I suffered in silent confusion. I wanted to explain that my gesture of affection implied no disrespect. It was simply that she seemed so free and fresh, so… modern, I guess… that I felt she would understand my frank– Ah! I couldn’t find the words to explain myself.

“Does it please you to hold my hand?” she asked with a tone of mild interest.

“Ah… yes. Of course.”

“Very well, then.” She stood quite patiently, her hand unresisting but mute in mine, until growing feelings of awkwardness caused me to release it with a last pressure of farewell.

I feared that my boldness had ruined our former effortless amicability, so I searched for anything to say. “Ah… your father, I take it, is unwell?”

I was surprised at the effect of this random observation. Her expression clouded and she stepped back from me. “Why on earth do you say such a thing?”

I stammered, “Well… you said your family was here for reasons of health. You are obviously… healthy.” I sought to make a little joke. “And, apart from his compulsion for leaping from moving bicycles, your brother seems fairly normal.
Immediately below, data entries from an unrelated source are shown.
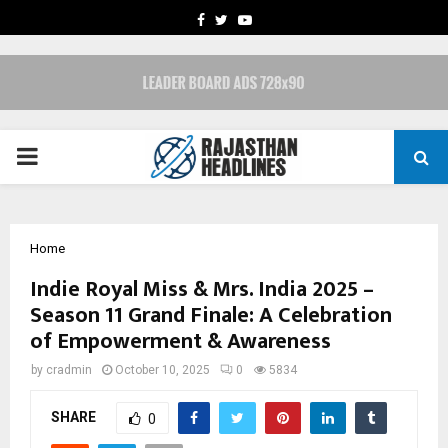
FACEBOOK
TWITTER
YOUTUBE
PRIMARY
MENU
Home
Indie Royal Miss & Mrs. India 2025 –
Season 11 Grand Finale: A Celebration
of Empowerment & Awareness
by
cradmin
October 10, 2025
0
5834
SHARE
0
So I naturally assumed that it was your father who was ill.” I shrugged.

“Oh. I see.” Her expression cleared and she smiled. Then, to my surprise, she slipped her hand into the crook of my arm and led me back up the path towards the house. “I’m afraid my bicycle is going to be a bit of a problem,” she said, with what I would soon come to recognize as a characteristic habit of shifting from topic to topic with a glissando of non sequiturs that made internal sense to her but to no one else.

“Problem of what sort?”

“Of a minor sort, I suppose. I don’t really feel like returning to Salies just now. I wonder if you would mind collecting my machine from the square and keeping it for me until tomorrow?”

“I should be delighted. But how will you get into town tomorrow?”

She shrugged. “I’ll walk of course. It’s only a short ways.”

“Ah yes. Exactly two and six-tenths kilometers, as I recall.”

A look of delighted wonder animated her eyes. “Wouldn’t it be amazing if it really were? I’ve never actually measured it, you know. I have noticed that people are impressed by exact measurements, so I provide them out of my imagination. But wouldn’t it be amazing if one of them were accidentally correct?”